* Problem details *
Set down each line of the data below exactly as it stands, dropping the pictures.

*** Opening Supplied records ***

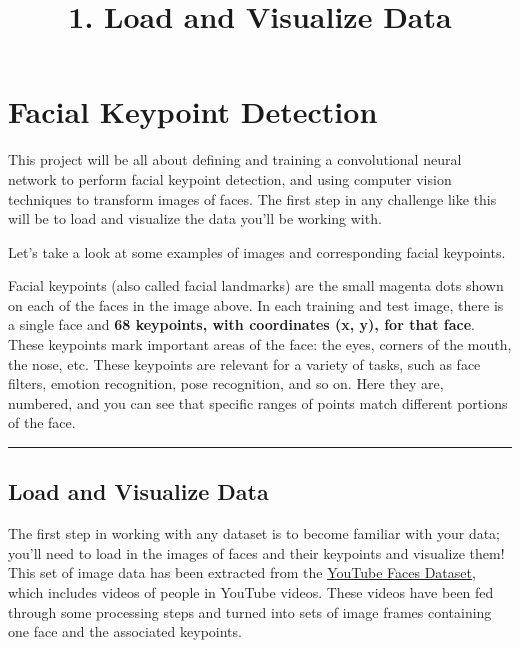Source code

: \documentclass[11pt]{article}
\title{1. Load and Visualize Data}
\begin{document}
    
    
    \maketitle
    
    

    
    \section{Facial Keypoint Detection}\label{facial-keypoint-detection}

This project will be all about defining and training a convolutional
neural network to perform facial keypoint detection, and using computer
vision techniques to transform images of faces. The first step in any
challenge like this will be to load and visualize the data you'll be
working with.

Let's take a look at some examples of images and corresponding facial
keypoints.

Facial keypoints (also called facial landmarks) are the small magenta
dots shown on each of the faces in the image above. In each training and
test image, there is a single face and \textbf{68 keypoints, with
coordinates (x, y), for that face}. These keypoints mark important areas
of the face: the eyes, corners of the mouth, the nose, etc. These
keypoints are relevant for a variety of tasks, such as face filters,
emotion recognition, pose recognition, and so on. Here they are,
numbered, and you can see that specific ranges of points match different
portions of the face.

\begin{center}\rule{0.5\linewidth}{\linethickness}\end{center}

    \subsection{Load and Visualize Data}\label{load-and-visualize-data}

The first step in working with any dataset is to become familiar with
your data; you'll need to load in the images of faces and their
keypoints and visualize them! This set of image data has been extracted
from the \href{https://www.cs.tau.ac.il/~wolf/ytfaces/}{YouTube Faces
Dataset}, which includes videos of people in YouTube videos. These
videos have been fed through some processing steps and turned into sets
of image frames containing one face and the associated keypoints.
\end{document}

*** Closing Supplied records ***

* Solution to this exercise *
Source code

: \documentclass[11pt]{article}
\title{1. Load and Visualize Data}
\begin{document}
    
    
    \maketitle
    
    

    
    \section{Facial Keypoint Detection}\label{facial-keypoint-detection}

This project will be all about defining and training a convolutional
neural network to perform facial keypoint detection, and using computer
vision techniques to transform images of faces. The first step in any
challenge like this will be to load and visualize the data you'll be
working with.

Let's take a look at some examples of images and corresponding facial
keypoints.

Facial keypoints (also called facial landmarks) are the small magenta
dots shown on each of the faces in the image above. In each training and
test image, there is a single face and \textbf{68 keypoints, with
coordinates (x, y), for that face}. These keypoints mark important areas
of the face: the eyes, corners of the mouth, the nose, etc. These
keypoints are relevant for a variety of tasks, such as face filters,
emotion recognition, pose recognition, and so on. Here they are,
numbered, and you can see that specific ranges of points match different
portions of the face.

\begin{center}\rule{0.5\linewidth}{\linethickness}\end{center}

    \subsection{Load and Visualize Data}\label{load-and-visualize-data}

The first step in working with any dataset is to become familiar with
your data; you'll need to load in the images of faces and their
keypoints and visualize them! This set of image data has been extracted
from the \href{https://www.cs.tau.ac.il/~wolf/ytfaces/}{YouTube Faces
Dataset}, which includes videos of people in YouTube videos. These
videos have been fed through some processing steps and turned into sets
of image frames containing one face and the associated keypoints.
\end{document}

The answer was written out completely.